# [DATA LISTING]
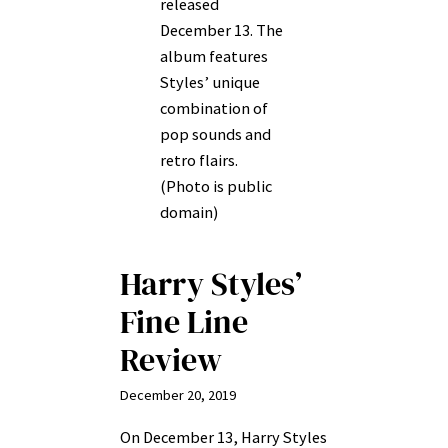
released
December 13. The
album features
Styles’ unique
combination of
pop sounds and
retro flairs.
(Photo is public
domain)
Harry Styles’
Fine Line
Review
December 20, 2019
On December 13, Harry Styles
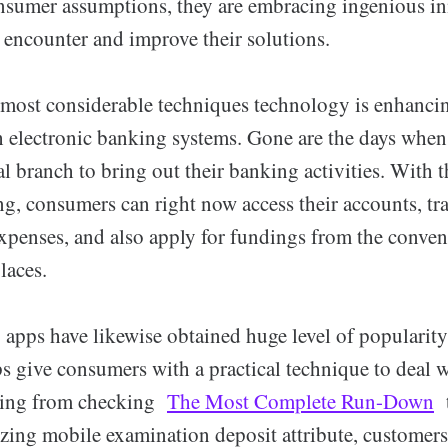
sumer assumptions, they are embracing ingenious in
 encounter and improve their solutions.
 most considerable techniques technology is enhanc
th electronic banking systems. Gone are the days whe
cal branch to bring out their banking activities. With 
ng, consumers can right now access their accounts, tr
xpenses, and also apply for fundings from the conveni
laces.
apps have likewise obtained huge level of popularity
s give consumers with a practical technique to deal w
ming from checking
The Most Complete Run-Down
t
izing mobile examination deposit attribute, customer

==

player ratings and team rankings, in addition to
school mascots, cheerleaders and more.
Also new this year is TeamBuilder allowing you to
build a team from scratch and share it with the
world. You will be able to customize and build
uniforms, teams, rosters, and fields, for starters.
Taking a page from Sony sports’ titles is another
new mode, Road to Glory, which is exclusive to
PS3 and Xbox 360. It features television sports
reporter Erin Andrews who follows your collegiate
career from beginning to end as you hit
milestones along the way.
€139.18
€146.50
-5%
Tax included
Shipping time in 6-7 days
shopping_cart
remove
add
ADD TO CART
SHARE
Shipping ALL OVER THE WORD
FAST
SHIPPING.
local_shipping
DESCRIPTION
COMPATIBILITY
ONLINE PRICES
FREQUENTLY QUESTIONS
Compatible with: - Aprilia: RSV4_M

---

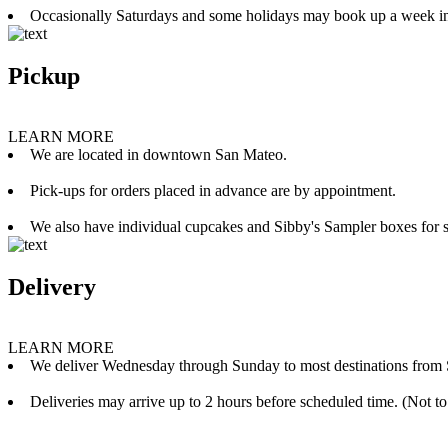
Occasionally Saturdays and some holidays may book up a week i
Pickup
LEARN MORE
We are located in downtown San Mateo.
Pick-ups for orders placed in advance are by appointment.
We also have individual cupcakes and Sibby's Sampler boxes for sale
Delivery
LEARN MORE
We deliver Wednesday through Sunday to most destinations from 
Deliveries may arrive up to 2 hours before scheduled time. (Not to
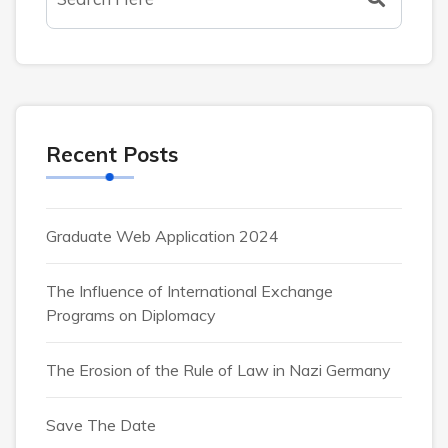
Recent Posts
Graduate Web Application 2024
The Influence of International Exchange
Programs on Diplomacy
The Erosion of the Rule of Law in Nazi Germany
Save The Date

# [WORK REQUIRED]
Copy out the stretch of records from the line containing "sumer assumptions, they" through the line containing "izing mobile examination", exactly as it appears.

# [SOLUTION TO THIS TASK]
sumer assumptions, they are embracing ingenious in
 encounter and improve their solutions.
 most considerable techniques technology is enhanc
th electronic banking systems. Gone are the days whe
cal branch to bring out their banking activities. With 
ng, consumers can right now access their accounts, tr
xpenses, and also apply for fundings from the conveni
laces.
apps have likewise obtained huge level of popularity
s give consumers with a practical technique to deal w
ming from checking
The Most Complete Run-Down
t
izing mobile examination deposit attribute, customer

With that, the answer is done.